Please reproduce the lines below word for word, leaving out the pictures.
-----
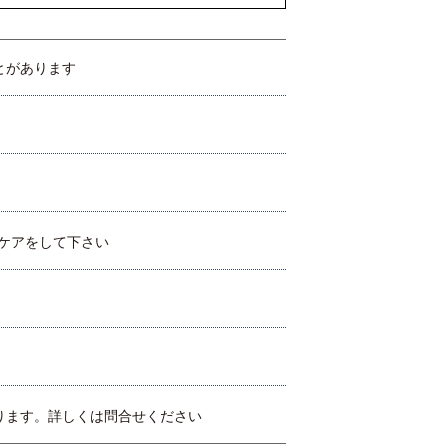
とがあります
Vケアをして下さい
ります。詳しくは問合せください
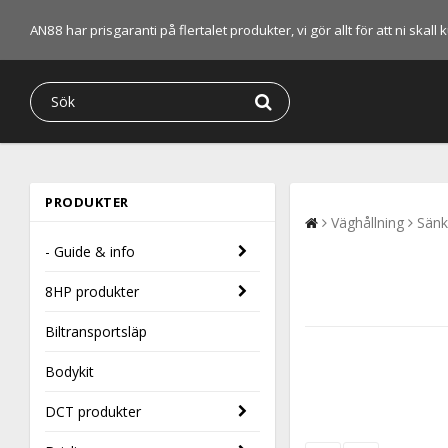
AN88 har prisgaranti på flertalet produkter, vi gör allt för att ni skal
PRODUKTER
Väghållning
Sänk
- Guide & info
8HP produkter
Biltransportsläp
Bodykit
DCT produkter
-----
→ Task output:
とがあります
Vケアをして下さい
ります。詳しくは問合せください
AN88 har prisgaranti på flertalet produkter, vi gör allt för att ni skal
PRODUKTER
Väghållning
Sänk
- Guide & info
8HP produkter
Biltransportsläp
Bodykit
DCT produkter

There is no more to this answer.